Colleges and universities across the nation are stuck in financial limbo at a moment that key staffing, faculty contracts, student recruiting, tuition and donor revenue-related decisions are typically made for next year, also as controversy erupts over refusal to refund student housing and campus activity fees. Crucially, endowment values have plunged along with markets.
The $600 billion-plus higher education industry is expected to suffer effects of this Spring's campus shutdowns at least through next Fall, given everything down to campus tours for potential recruits have been canceled, leaving open the crucial question of incoming levels of freshmen and vital tuition revenue for next year. And now it's not a question of profitability, academic reputation or long-term growth, but of mere survival.
In a new report Bloomberg warns this week: "Administrators across the nation increasingly fear their schools may not reopen for the fall semester." This amid mass cancellations of everything from sports to summer programs and classes, to shuttering of on-campus facilities and student activities. It further details panicked institutions which were already struggling, now fearing amid coronavirus closures and 'online only' format, bracing for the "fatal" blow of next Fall, when students may opt to not return and wait things out.
Gap years for all, says professor in California. https://t.co/Y545ss8P5G?— Tim Rostan. (@mrtgr) April 20, 2020
“The hit is huge,” Larry Ladd, a consultant with the Association of Governing Boards of Universities and Colleges, told Bloomberg. “They will have less financial cushion because that summer revenue is no longer is there.”
Worse, high school guidance counselors and parents are well aware of this 'state of limbo' and don't want to risk major investment in their entering college freshmen's education when there may not be a Fall semester. Bloomberg continues:
“I would tell kids: Number one, the likelihood of having face-to-face classes in September is pretty darn small,” said Scott White, a retired guidance director for more than 20 years at Montclair High School in New Jersey. Referring to Covid-19’s risk to older people, he said: “You’re not going to get 65-year-old college professors going in.”

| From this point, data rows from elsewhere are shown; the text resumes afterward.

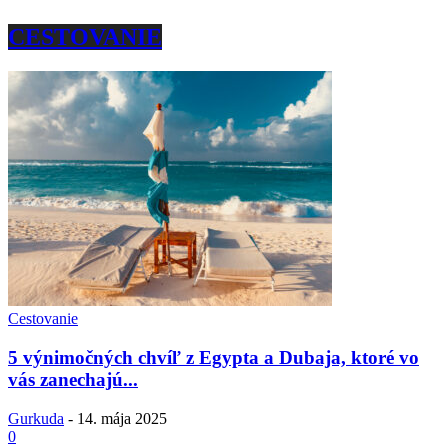
CESTOVANIE
Cestovanie
5 výnimočných chvíľ z Egypta a Dubaja, ktoré vo
vás zanechajú...
Gurkuda
-
14. mája 2025
0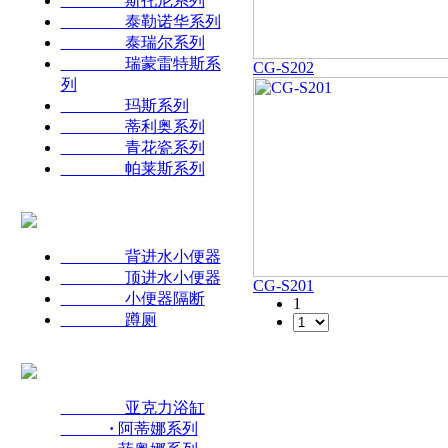
斯托尼系列
泰勒诺华系列
泰瑞尔系列
瑞蒙雷特斯系
CG-S202
列
玛斯系列
蒂利奥系列
青花瓷系列
帕莱斯系列
背进水小便器
顶进水小便器
CG-S201
小便器隔断
1
蹲厕
亚克力浴缸
·
阿蒂娜系列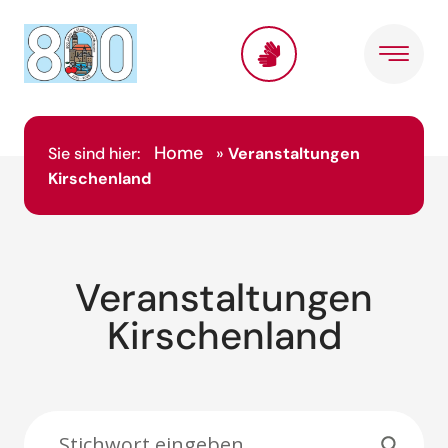
Inhalt
springen
Home
Sie sind hier:
»
Veranstaltungen
Kirschenland
Veranstaltungen
Kirschenland
Suche: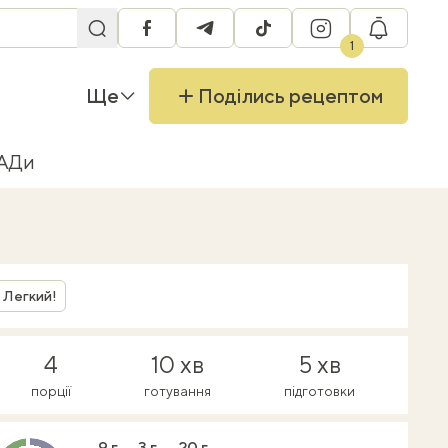
facebook
telegram
tiktok
instagram
RU
1
Ще
Поділись рецептом
БАДи
Легкий!
4
10 хв
5 хв
порції
готування
підготовки
9 г
3 г
20 г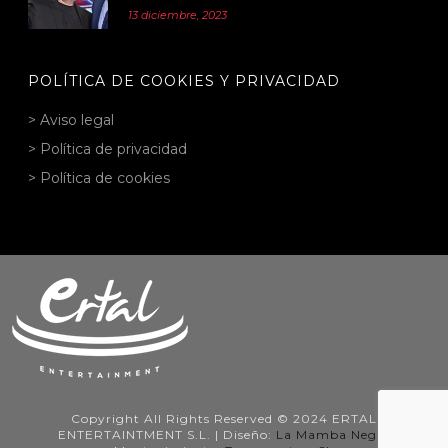
13 diciembre, 2023
POLÍTICA DE COOKIES Y PRIVACIDAD
> Aviso legal
> Política de privacidad
> Política de cookies
Copyright All Rights Reserved © 2024 ERTAL
ENTERTAINTMENT S.L. | Diseño:
La Mamba Negra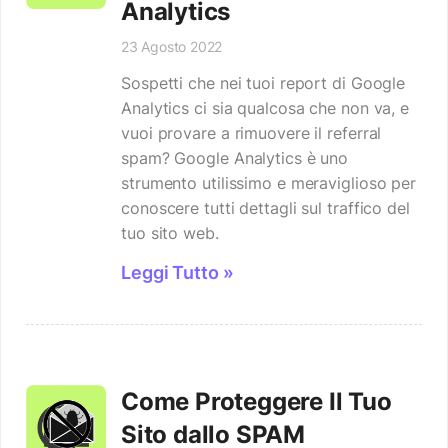
Analytics
23 Agosto 2022
Sospetti che nei tuoi report di Google
Analytics ci sia qualcosa che non va, e
vuoi provare a rimuovere il referral
spam? Google Analytics è uno
strumento utilissimo e meraviglioso per
conoscere tutti dettagli sul traffico del
tuo sito web.
Leggi Tutto »
Come Proteggere Il Tuo
Sito dallo SPAM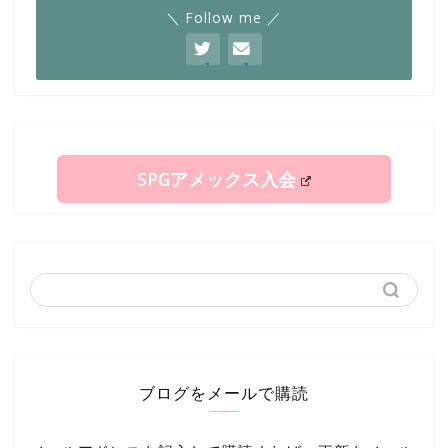
＼ Follow me ／
SPGアメックス入会
ブログをメールで購読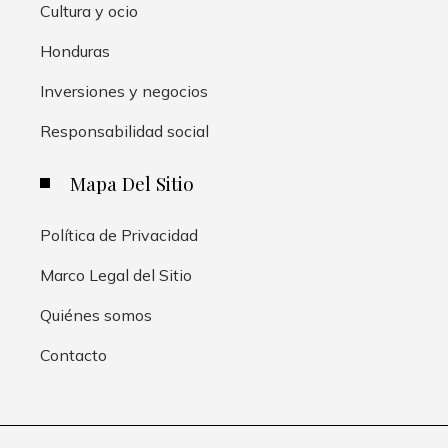
Cultura y ocio
Honduras
Inversiones y negocios
Responsabilidad social
Mapa Del Sitio
Política de Privacidad
Marco Legal del Sitio
Quiénes somos
Contacto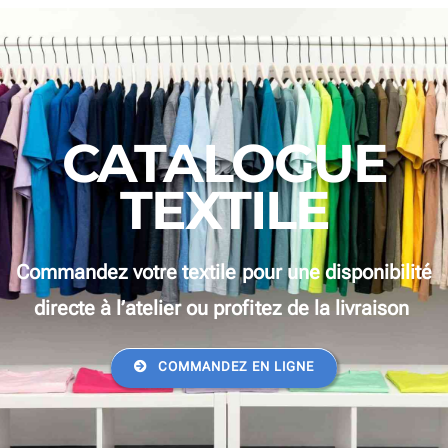
CATALOGUE
TEXTILE
Commandez votre textile pour une disponibilité
directe à l’atelier ou profitez de la livraison
COMMANDEZ EN LIGNE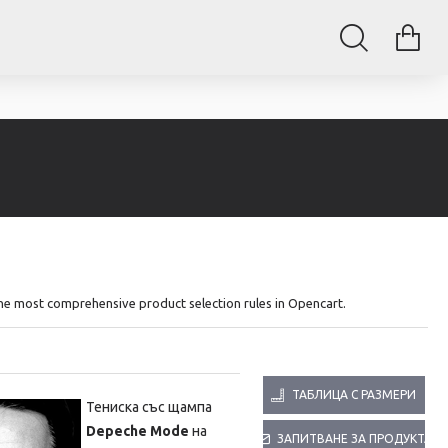
The most comprehensive product selection rules in Opencart.
ТАБЛИЦА С РАЗМЕРИ
Тениска със щампа
Depeche Mode
на
ЗАПИТВАНЕ ЗА ПРОДУКТА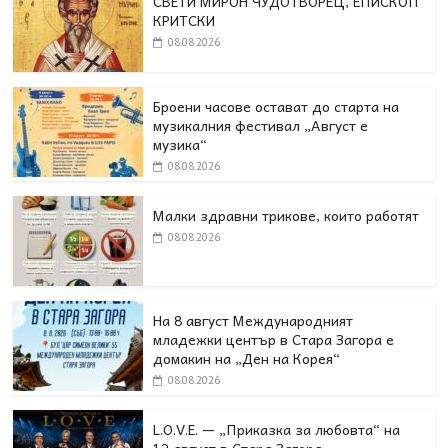
СВЕТИ МИРОН ЧУДОТВОРЕЦ, ЕПИСКОП
КРИТСКИ
08.08.2026
Броени часове остават до старта на
музикалния фестивал „Август е
музика“
08.08.2026
Малки здравни трикове, които работят
08.08.2026
На 8 август Международният
младежки център в Стара Загора е
домакин на „Ден на Корея“
08.08.2026
L.O.V.E. — „Приказка за любовта“ на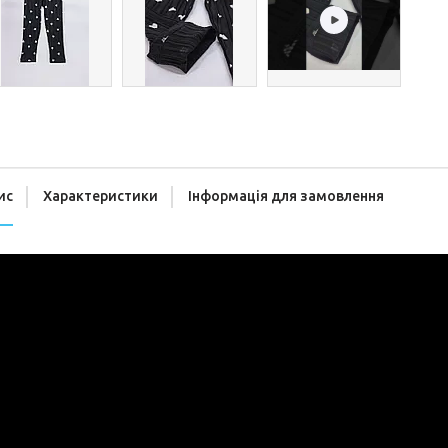
ис
Характеристики
Інформація для замовлення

Northwestern University is still making that tough call. “Our return to on-campus instruction in the summer or fall quarters is also not guaranteed,” the school’s president, Morton Schapiro, wrote in a letter Thursday. He said the decision to refund room-and-board payments and student fees for the spring had cost more than $25 million, and the school is facing more losses from endowment declines, increased financial aid and the cancellation of some on-campus programs.
Another consultant said “empty dorms is what kills colleges” — precisely the state of things at institutions across the nation at least through summer.
While wealthier schools such as Harvard, Brown and Princeton are expected to weather the storm with greater ease, with some already offering students housing credit and prorated refunds conditioned in their return to campus, the crisis has hit student housing managers and investors hard for the majority of campuses in which the university doesn't own its own student housing. Some students and families are already suing to get tuition and campus fee refunds.
Needless to say this is completely uncharted territory for institutions which of necessity make all their major funding, staffing, and financial decisions some six months before the Fall opening and start of the semester. Like other sectors of the US economy, universities are bracing for the avalanche of debt problems sure to roll down hill into the still very much up-in-the-air Fall semester.